Hint: Firstly, you could make a neat diagram of the situation that is discussed in the question. Then you could first find the acceleration of the body by applying an equation of motion for the motion of 3cm. Then you could use the equation of motion for finding the distance penetrated by the bullet before coming to rest.

Formula used:
Equation of motion,
${{v}^{2}}-{{u}^{2}}=2as$

Complete Step by step solution:
In the question, we are told that a bullet is being fired into a fixed target. While penetrating into this fixed target, the bullet loses half of its velocity after 3cm. We are asked to find the distance penetrated by this bullet before coming to rest. Assume that the bullet faces constant resistance to motion.
As a first step, let us depict the given situation in a neat diagram.
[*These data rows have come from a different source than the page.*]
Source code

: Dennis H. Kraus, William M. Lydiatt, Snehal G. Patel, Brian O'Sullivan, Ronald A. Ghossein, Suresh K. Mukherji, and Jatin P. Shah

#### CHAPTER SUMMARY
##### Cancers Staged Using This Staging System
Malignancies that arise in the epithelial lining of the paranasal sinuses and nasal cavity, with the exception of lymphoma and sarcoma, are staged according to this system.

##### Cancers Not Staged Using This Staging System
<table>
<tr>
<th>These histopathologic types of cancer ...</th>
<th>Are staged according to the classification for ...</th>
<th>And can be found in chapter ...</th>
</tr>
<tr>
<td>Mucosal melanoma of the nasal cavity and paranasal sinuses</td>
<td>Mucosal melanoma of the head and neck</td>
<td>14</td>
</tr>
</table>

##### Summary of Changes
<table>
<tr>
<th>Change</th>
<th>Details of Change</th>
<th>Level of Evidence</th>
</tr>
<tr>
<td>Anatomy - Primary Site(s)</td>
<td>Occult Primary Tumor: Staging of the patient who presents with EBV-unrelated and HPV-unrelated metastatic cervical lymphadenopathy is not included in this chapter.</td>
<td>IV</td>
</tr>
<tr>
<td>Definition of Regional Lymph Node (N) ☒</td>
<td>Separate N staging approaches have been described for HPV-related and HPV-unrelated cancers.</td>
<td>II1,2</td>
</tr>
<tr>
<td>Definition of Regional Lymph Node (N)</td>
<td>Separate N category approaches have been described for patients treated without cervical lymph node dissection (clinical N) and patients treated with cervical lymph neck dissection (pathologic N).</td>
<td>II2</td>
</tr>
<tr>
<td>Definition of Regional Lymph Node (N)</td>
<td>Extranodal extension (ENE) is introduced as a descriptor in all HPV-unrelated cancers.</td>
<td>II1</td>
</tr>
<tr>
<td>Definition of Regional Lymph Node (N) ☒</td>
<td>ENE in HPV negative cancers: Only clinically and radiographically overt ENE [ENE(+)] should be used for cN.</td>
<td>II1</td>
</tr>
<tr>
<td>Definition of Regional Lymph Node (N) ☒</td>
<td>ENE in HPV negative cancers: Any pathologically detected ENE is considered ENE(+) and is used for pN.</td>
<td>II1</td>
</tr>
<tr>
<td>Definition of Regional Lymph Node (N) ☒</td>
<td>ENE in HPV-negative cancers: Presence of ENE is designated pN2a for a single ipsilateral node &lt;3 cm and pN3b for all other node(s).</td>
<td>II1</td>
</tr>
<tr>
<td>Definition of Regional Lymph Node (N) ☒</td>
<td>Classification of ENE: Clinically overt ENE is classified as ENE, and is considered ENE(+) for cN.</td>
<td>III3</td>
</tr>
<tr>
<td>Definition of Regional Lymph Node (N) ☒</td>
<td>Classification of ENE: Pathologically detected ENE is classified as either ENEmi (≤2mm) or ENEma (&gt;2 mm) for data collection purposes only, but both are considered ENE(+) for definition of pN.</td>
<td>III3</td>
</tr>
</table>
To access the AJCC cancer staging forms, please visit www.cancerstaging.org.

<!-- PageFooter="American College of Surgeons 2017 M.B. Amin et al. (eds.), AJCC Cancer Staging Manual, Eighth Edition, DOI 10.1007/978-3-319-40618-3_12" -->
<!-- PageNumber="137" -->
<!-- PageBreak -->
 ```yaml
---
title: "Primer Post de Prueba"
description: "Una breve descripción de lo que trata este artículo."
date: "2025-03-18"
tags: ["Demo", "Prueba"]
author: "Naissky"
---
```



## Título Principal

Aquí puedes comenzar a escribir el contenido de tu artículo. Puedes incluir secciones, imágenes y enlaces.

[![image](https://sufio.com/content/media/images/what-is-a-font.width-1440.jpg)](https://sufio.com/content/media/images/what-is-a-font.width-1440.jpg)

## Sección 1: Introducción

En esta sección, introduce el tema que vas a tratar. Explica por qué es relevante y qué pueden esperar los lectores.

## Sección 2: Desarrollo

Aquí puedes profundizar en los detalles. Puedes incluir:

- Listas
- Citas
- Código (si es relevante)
Let the initial and final velocities of the bullet be u and v respectively while penetrating the first 3cm. Then, from Newton’s equations of motion, we have,
${{v}^{2}}-{{u}^{2}}=2as$
Where, $a$ is the constant acceleration of the bullet and $s=3cm$
Also,
$v=\dfrac{u}{2}$
So,
${{\left( \dfrac{u}{2} \right)}^{2}}-{{u}^{2}}=2a\left( 3 \right)$
$\Rightarrow a=-\dfrac{3{{u}^{2}}}{24}$
$\therefore a=-\dfrac{{{u}^{2}}}{8}$ …………………………………………….. (1)
Now for finding the distance penetrated by the bullet after this, let us use the same equation of motion again. But, the initial velocity now will be $\dfrac{u}{2}$ and final velocity is zero. So,
$0-{{\left( \dfrac{u}{2} \right)}^{2}}=2ax$
Substituting (1) we get,
$-{{\left( \dfrac{u}{2} \right)}^{2}}=2\left( -\dfrac{{{u}^{2}}}{8} \right)x$
$\therefore x=1cm$
Therefore, we found that the bullet will penetrate 1cm more into the fixed target before coming to rest.

Hence, option C is found to be the correct answer.

Note:
We should understand that, it is the acceleration of the bullet that is being described as the resistance to motion in the question. From that sentence, it is very clear that the bullet is having constant acceleration of motion. We have assumed this condition throughout the solution.